Passage section start
As we have said before, we think that great flagship campuses in other states are the hidden jewels of the college search for lots of students who never consider them. In other words, we think that students too often overlook great flagship universities outside their home state and choose to attend more expensive private colleges with less academic prestige in their home state.

To be fair, some flagship universities are pricey for out-of-state students, but they are not typically more expensive than private colleges. And, in earlier episodes, we have talked about some reciprocal agreements among states that charge students from their same region a lower price than other out-of-state students (remember the Western Undergraduate Exchange and the Midwest Student Exchange Program, which charge regional students no more than 150 percent of in-state tuition instead of two or three times as much).

So, that’s the background to today’s episode. To sum it up, we love flagship universities.

1. The Hechinger Report’s Investigation

Recently, I read Meredith Kolodner’s well-researched article in The Hechinger Report (December 18, 2015): “Black students are drastically underrepresented at top public colleges, data show.” (The article also appeared in The Huffington Post.) As someone who has been praising flagship universities for some months now and as a concerned taxpayer, I dove into the article. Let me read you several paragraphs in which Ms. Kolodner gives us some key statistics:

On average, just 5 percent of students at the nation’s flagship public universities are black. . . . Even . . . at the University of Virginia, which prides itself on the diversity of its campus, just 8 percent of students are black. Just 5 percent are black Virginians, in a state where 22 percent of public high school graduates are African-American.

Virginia is hardly unusual. At most flagships, the African-American percentage of the student population is well below that of the state’s public high school graduates. Typical are the University of Delaware, with a student body that is 5 percent African-American in a state where 30 percent of public high school graduates are black, and the University of Georgia, where it’s 7 percent compared with 34 percent. (quoted from the article)
Passage section end
Records supplied section start
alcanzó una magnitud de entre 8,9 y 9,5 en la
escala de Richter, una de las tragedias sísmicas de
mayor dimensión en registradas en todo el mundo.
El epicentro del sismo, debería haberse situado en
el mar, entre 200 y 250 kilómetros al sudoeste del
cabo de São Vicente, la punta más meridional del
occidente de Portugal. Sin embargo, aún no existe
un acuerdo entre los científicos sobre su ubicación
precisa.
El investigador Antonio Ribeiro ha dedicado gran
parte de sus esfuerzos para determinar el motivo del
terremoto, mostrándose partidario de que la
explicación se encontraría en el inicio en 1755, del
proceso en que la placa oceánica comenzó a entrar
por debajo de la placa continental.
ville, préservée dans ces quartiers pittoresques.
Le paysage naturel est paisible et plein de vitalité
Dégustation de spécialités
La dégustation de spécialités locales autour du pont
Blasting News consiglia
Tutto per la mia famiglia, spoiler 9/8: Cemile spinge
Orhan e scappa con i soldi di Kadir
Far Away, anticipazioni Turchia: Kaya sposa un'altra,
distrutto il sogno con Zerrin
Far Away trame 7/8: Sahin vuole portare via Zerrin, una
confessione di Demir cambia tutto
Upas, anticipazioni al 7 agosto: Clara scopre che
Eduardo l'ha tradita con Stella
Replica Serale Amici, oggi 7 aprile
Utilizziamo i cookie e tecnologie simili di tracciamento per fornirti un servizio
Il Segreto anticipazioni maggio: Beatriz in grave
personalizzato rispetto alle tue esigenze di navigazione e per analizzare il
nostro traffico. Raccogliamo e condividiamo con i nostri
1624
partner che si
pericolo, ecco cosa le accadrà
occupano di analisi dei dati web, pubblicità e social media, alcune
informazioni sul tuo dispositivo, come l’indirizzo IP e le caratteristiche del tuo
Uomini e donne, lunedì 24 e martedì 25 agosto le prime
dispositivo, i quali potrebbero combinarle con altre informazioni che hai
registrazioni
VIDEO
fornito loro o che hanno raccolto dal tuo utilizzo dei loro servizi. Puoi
Records supplied section end
Records supplied section start
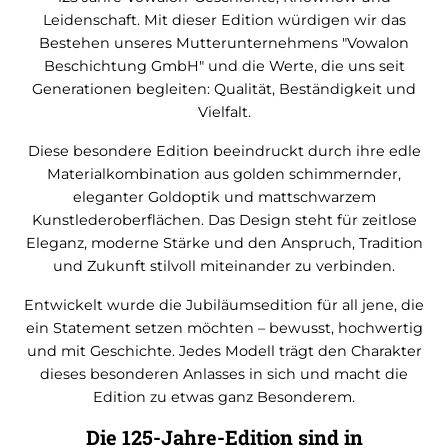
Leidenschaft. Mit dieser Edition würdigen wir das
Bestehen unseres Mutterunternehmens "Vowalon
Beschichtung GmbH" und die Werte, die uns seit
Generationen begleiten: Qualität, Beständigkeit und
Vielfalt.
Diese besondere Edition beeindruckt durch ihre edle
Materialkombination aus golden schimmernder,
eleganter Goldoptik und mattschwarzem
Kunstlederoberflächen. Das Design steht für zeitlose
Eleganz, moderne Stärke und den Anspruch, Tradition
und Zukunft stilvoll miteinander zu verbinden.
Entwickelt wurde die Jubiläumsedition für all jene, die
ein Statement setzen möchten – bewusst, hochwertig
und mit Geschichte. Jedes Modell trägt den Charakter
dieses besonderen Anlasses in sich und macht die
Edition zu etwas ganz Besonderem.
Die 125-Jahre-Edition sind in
Records supplied section end
▶ [What this exercise asks]:
(1) Retype the part of the passage on flagship universities that opens with the words "To be fair, some" and closes with "times as much).", copying it exactly.
(2) In the records, find the part that opens with the line containing "Leidenschaft. Mit dieser" and closes with the line containing "Die 125-Jahre-Edition sind in", and echo those lines word for word, both end lines included.

▶ [Solutions per task]:
(1)
To be fair, some flagship universities are pricey for out-of-state students, but they are not typically more expensive than private colleges. And, in earlier episodes, we have talked about some reciprocal agreements among states that charge students from their same region a lower price than other out-of-state students (remember the Western Undergraduate Exchange and the Midwest Student Exchange Program, which charge regional students no more than 150 percent of in-state tuition instead of two or three times as much).

(2)
Leidenschaft. Mit dieser Edition würdigen wir das
Bestehen unseres Mutterunternehmens "Vowalon
Beschichtung GmbH" und die Werte, die uns seit
Generationen begleiten: Qualität, Beständigkeit und
Vielfalt.
Diese besondere Edition beeindruckt durch ihre edle
Materialkombination aus golden schimmernder,
eleganter Goldoptik und mattschwarzem
Kunstlederoberflächen. Das Design steht für zeitlose
Eleganz, moderne Stärke und den Anspruch, Tradition
und Zukunft stilvoll miteinander zu verbinden.
Entwickelt wurde die Jubiläumsedition für all jene, die
ein Statement setzen möchten – bewusst, hochwertig
und mit Geschichte. Jedes Modell trägt den Charakter
dieses besonderen Anlasses in sich und macht die
Edition zu etwas ganz Besonderem.
Die 125-Jahre-Edition sind in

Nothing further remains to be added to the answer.